In the numerical comparisons we selected to use the performance profiles of Dolan and Moré [2] to present the results of the numerical experiments. The performance profiles correspond to the number of function–gradient evaluations metric. It is observed from Fig. 1 that the MLBFGS is always the top performer for all values of \(\tau \).

Fig. 1
figure 1

performance profiles based on function and gradient evaluations

We observe that the amount of additional storage and arithmetics of MLBFGS algorithm are insignificant in comparison with those of the LBFGS method. The numerical result obtained reveals that a higher order accuracy in approximating the inverse Hessian matrix of the objective function takes place for the modified LBFGS method which enables it to outperforms the ordonary LBFGS method.

6 Conclusion

In this paper, we have explored a fourth order tensor model of the objective function to modify QN equation with the aim of attaining more accurate Hessian estimate.

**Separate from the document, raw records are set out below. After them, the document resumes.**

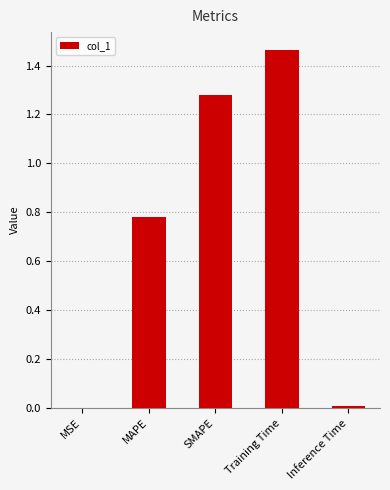

Which category has the highest value across all series?

Training Time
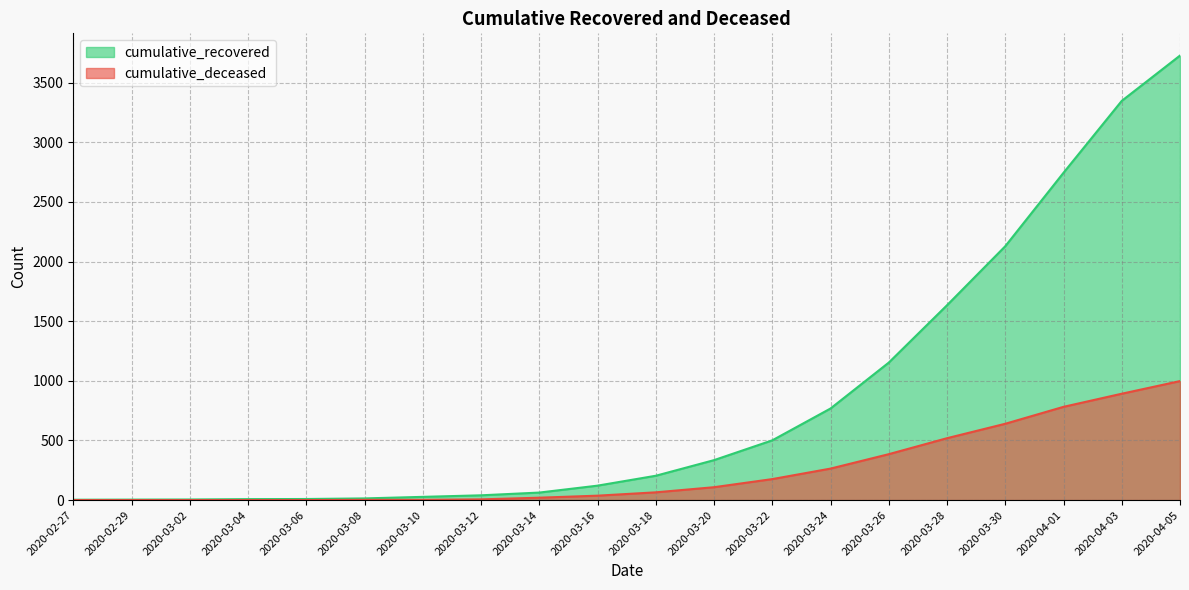

Which series changed the most between 2020-03-04 and 2020-03-20?

cumulative_recovered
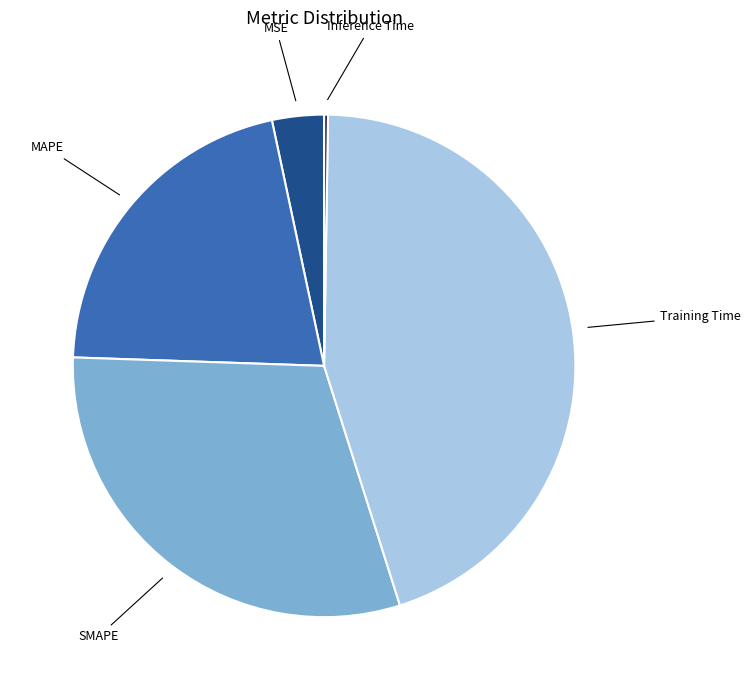

Combined, do SMAPE and MAPE account for over 50%?

Yes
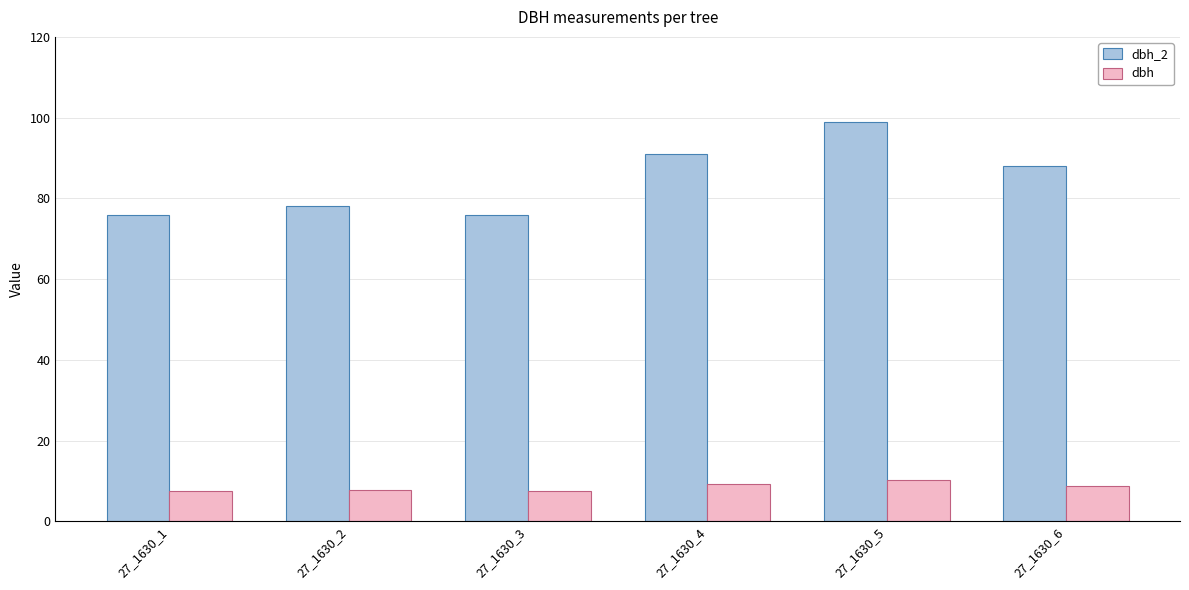

Which series changed the most between 27_1630_1 and 27_1630_4?

dbh_2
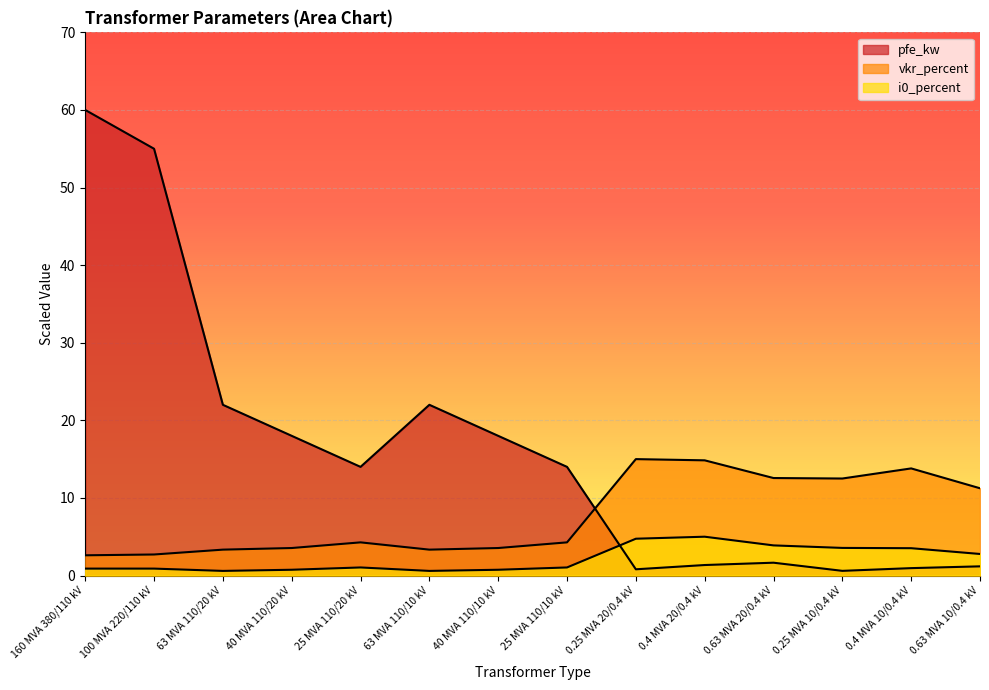

What is the label of the 7th point from the right?

25 MVA 110/10 kV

This enables us to design a more effective limited memory BFGS method to solve large-scale function minimization.

The major advantages of proposed algorithm are that it preserves the convergence properties of the LBFGS method, while allowing to obtain an overall computational saving, and it can be built very inexpensively.

Our experiments in the frame of LBFGS algorithm, showed that the MLBFGS is superior to the LBFGS algorithm.